Adicionalmente, algumas PcDs indicaram nessas avaliações que o grupo não deveria participar de atividades específicas para profissionais com deficiência e, sim, dos treinamentos regulares dos quais participam os demais funcionários: * "Às vezes parece que está sendo dado um tratamento muito diferenciado para este público [PcDs], quando, na verdade, eles deveriam estar cada vez mais inseridos na organização como qualquer outro funcionário" (Gestor 2 - líder da PcD9 - deficiente física - paralisia cerebral).

Quando se trata de treinamentos relativos à qualificação técnica ou à preparação para o trabalho, é preciso escolher ações baseadas no estágio de qualificação de cada pessoa, que pode ser adaptado de acordo com a função.

Nesse caso, os programas formais estavam a serviço da manutenção do status quo da PcD, bem distante da busca por reconhecimento e da construção da competência desses profissionais.

5.4. Experiências informais de aprendizagem e o papel do gestor nesse processo Por um lado, as experiências informais foram repetidamente citadas como formas efetivas para construção e desenvolvimento de competências, tanto por parte das PcDs como da responsável pelo RH e dos gestores, o que era de se esperar, dado que a literatura sobre aprendizagem e competências, nos últimos anos, enfatiza sumariamente o valor das ações não formais (BITENCOURT, 2004; ANTONELLO, 2006). Por outro lado, a análise das experiências informais vivenciadas pelas PcDs que fizeram parte deste estudo revela a dicotomia entre avanços e retrocessos na construção e no desenvolvimento de competências desses indivíduos a partir dessas práticas informais. Ao mesmo tempo em que são oferecidas oportunidades diversificadas de aprendizado que acontecem em diferentes esferas da organização e contam com o suporte, ainda que não estruturado, do gestor, tais experiências por si não têm sido suficientes para garantir o reconhecimento da competência, seja por uma questão da empresa, que ainda não as PcDs como candidatas a posições de maior prestígio e complexidade na organização, seja por falhas da própria PcD que, em algumas situações, inclusive, demonstra pouca iniciativa para o autodesenvolvimento.

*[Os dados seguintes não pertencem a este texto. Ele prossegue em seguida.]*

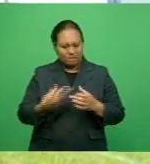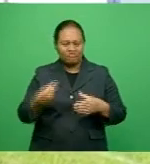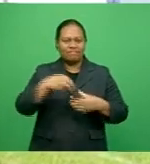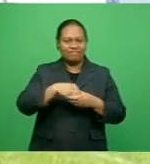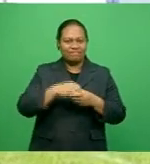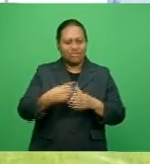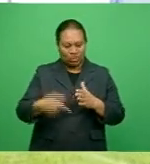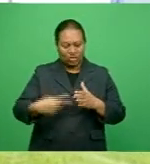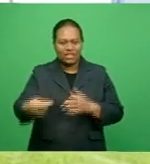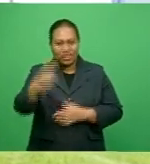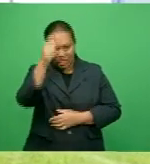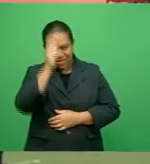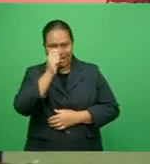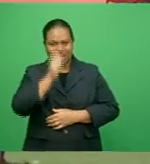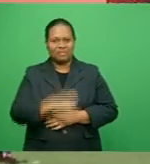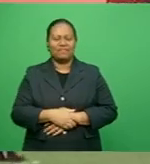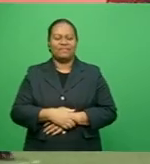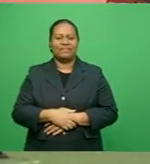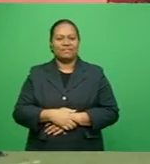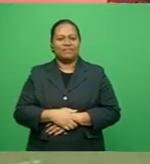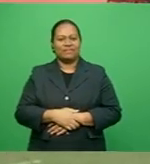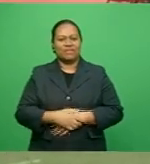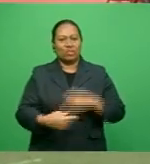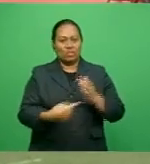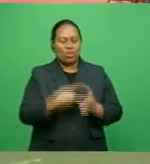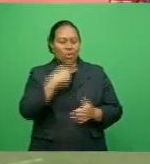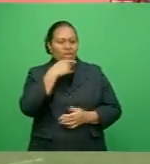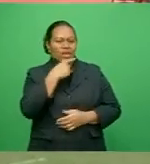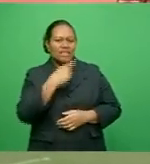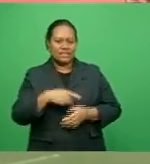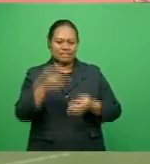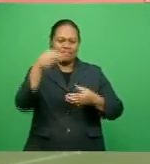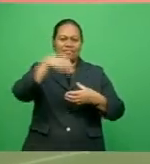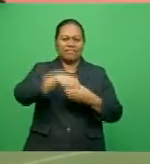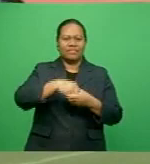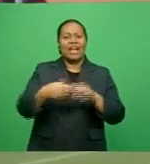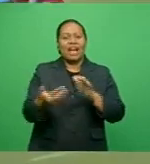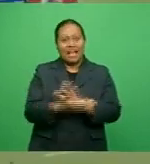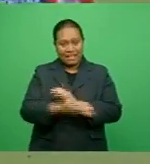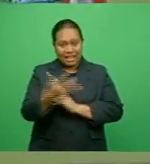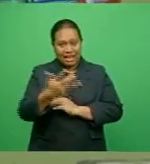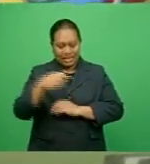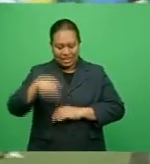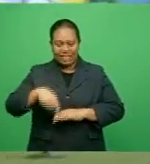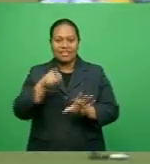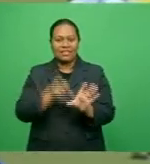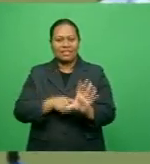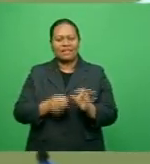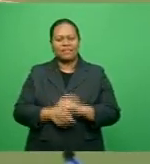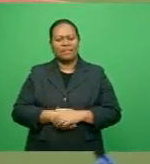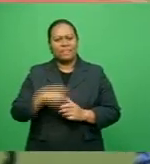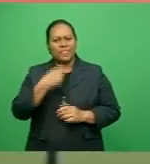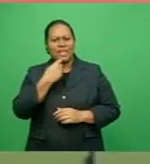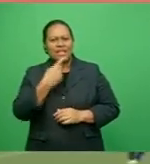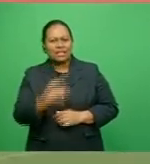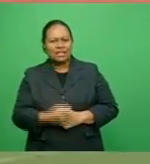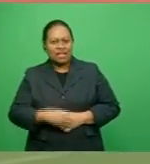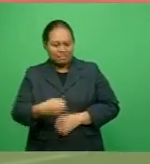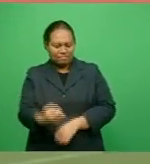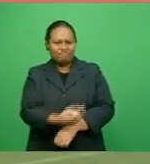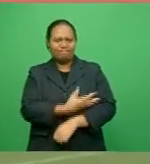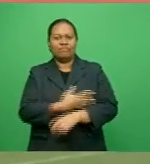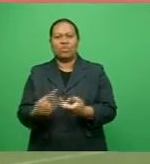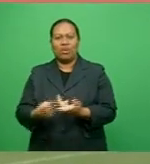playing for the club. Tunakau who was part of the National Under-19 team earlier this year draws inspiration from Alivere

Dentre as vivências mais valorizadas pelas PcDs e pelos gestores, destacam-se: * Aprendizagem na ação - apresentações em público; participação em comitês (Cipa, grêmios recreativos, comitê de ergonomia, voluntariado); participação em projetos específicos complementares à sua área tradicional de atuação/função.

* Aprendizagem baseada no trabalho - assumir novas atividades; atender a clientes e fornecedores; cobrir férias; contatar outros setores; utilizar sistemas de tecnologia da informação.

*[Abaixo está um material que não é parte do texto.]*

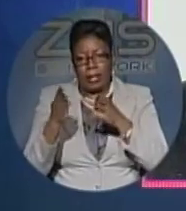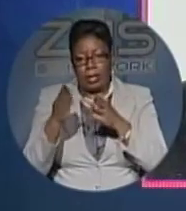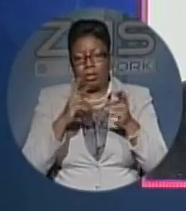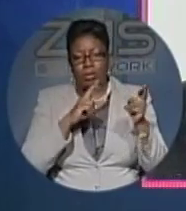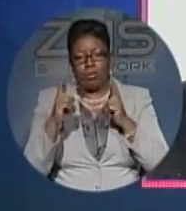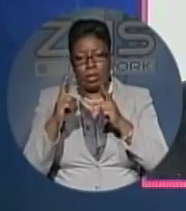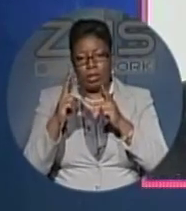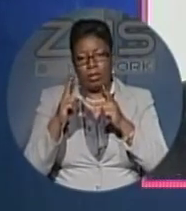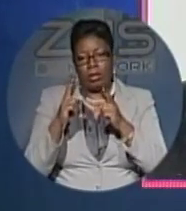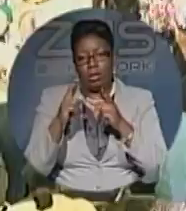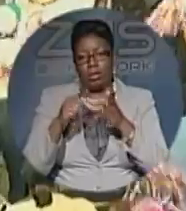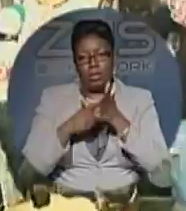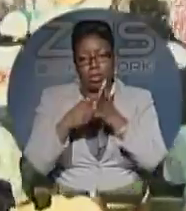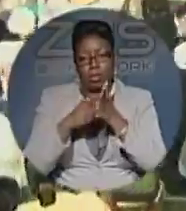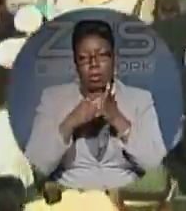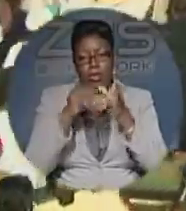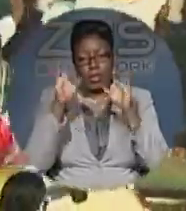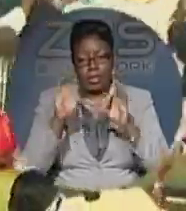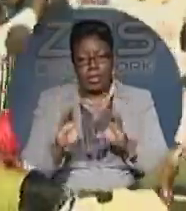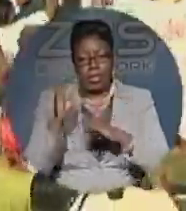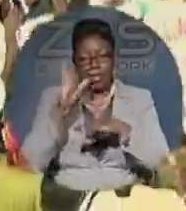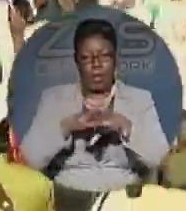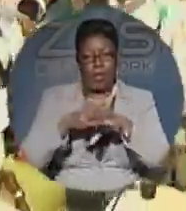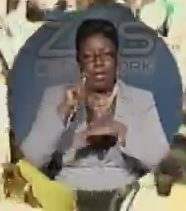its candidates on Thursday. Shanique Miller, ZNS News.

* Aprendizagem com pessoas- relacionar-se com profissionais além daqueles diretamente vinculados a sua função; observar outras pessoas trabalhando; coaching.

* Aprendizagem com os erros - aprender com os próprios erros e receber feedback.

* Aprendizagem fortuita - atuar em uma grande empresa e interagir informalmente com colegas e superiores.

Embora tais vivências tenham sido consideradas importantes para o desenvolvimento de competências no trabalho, os aprendizados apresentados não vão muito além dos requisitos básicos solicitados aos profissionais nos estágios iniciais de carreira: comunicar-se, agir segundo as regras sociais do espaço organizacional, relacionamento interpessoal e, mais do que tudo, compreender o universo corporativo: * "Eu acho que o grande aprendizado que ele teve foi de entender este universo da grande empresa, como funciona esta máquina, como as pessoas trabalham aqui, como as coisas se relacionam para que nós possamos entregar o nosso produto" (Gestor 1 - líder da PcD6 - deficiente física - monoparesia).

Dentre os membros da organização, o gestor da PcD é a pessoa que mais a auxilia naquilo que diz respeito às experiências informais, seja proporcionando a oportunidade para que tal experiência aconteça, seja orientando os subordinados sobre as aprendizagens decorrentes dessas experiências. A despeito de seu papel de orientar o desenvolvimento intelectual da PcD, facilitar a inclusão e promover a capacidade laborativa desses profissionais, o que se observa é, por vezes, uma discriminação reversa. Os relatos indicam demasiada atenção e zelo dedicados à PcD em comparação aos profissionais que não possuem deficiência. Os gestores afirmam que, muito embora cobrem igualmente a entrega por resultados, oferecem um suporte diferenciado para aqueles que possuem deficiência, conforme fala do Gestor 1: * "Os portadores do meu time sempre foram tratados e cobrados da mesma maneira, como qualquer outro colaborador".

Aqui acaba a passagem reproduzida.